__Exercise prompt__.
Work through the data below and copy out every line where "vspace" is found.

------------------------

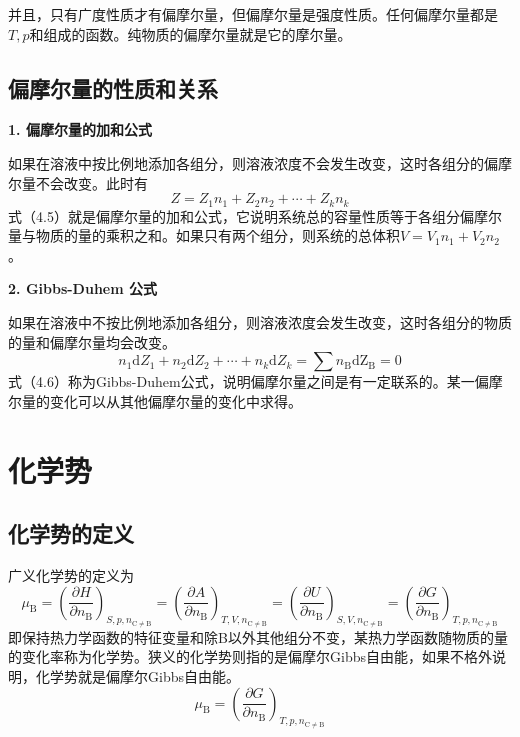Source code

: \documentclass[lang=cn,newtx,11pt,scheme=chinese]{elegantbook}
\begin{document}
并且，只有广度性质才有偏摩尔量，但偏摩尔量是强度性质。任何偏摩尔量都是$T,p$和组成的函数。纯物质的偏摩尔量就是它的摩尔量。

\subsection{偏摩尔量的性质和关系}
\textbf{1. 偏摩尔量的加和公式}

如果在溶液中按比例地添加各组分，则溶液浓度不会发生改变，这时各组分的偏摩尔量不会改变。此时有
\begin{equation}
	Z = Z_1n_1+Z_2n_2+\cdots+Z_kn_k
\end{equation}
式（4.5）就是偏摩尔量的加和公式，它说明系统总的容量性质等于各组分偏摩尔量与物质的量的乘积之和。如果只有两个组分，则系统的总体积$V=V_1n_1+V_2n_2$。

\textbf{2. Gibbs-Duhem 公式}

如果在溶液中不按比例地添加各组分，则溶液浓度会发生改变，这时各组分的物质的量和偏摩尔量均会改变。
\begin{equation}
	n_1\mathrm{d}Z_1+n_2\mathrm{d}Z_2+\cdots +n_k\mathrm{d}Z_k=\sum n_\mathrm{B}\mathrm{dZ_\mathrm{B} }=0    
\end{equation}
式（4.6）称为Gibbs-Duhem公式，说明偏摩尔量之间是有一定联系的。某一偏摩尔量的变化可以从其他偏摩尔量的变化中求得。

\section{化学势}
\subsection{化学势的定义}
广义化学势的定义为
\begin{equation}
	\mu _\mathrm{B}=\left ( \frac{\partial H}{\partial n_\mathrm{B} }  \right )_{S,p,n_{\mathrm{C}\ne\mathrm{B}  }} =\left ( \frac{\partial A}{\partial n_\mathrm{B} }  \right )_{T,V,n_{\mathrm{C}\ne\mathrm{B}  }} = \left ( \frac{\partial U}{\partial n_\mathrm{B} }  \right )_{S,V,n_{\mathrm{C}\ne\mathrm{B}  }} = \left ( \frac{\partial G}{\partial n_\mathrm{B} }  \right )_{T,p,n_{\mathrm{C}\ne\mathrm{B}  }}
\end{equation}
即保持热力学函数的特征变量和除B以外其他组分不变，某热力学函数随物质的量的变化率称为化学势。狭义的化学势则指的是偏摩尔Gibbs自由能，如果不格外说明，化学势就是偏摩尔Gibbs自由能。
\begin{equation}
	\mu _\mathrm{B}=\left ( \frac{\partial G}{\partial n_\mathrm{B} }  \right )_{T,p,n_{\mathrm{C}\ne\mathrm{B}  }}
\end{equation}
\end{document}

------------------------

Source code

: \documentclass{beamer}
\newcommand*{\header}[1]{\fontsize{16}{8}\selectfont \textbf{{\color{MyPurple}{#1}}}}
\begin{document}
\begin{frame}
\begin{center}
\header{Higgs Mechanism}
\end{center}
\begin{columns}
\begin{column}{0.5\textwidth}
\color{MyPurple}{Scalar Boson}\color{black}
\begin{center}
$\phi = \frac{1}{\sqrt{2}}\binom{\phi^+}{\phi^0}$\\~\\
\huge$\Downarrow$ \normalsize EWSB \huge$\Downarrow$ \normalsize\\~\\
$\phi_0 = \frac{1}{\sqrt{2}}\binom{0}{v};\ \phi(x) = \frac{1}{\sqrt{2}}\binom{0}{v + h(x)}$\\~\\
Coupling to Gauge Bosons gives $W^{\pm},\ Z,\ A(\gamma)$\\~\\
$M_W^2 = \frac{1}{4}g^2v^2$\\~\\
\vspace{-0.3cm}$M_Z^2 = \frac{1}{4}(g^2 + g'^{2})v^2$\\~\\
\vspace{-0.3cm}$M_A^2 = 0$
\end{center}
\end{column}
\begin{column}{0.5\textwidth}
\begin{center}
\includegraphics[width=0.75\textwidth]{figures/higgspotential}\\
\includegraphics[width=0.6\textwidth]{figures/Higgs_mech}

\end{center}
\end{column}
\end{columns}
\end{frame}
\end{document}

------------------------

__Answer for this exercise__.
\vspace{-0.3cm}$M_Z^2 = \frac{1}{4}(g^2 + g'^{2})v^2$\\~\\
\vspace{-0.3cm}$M_A^2 = 0$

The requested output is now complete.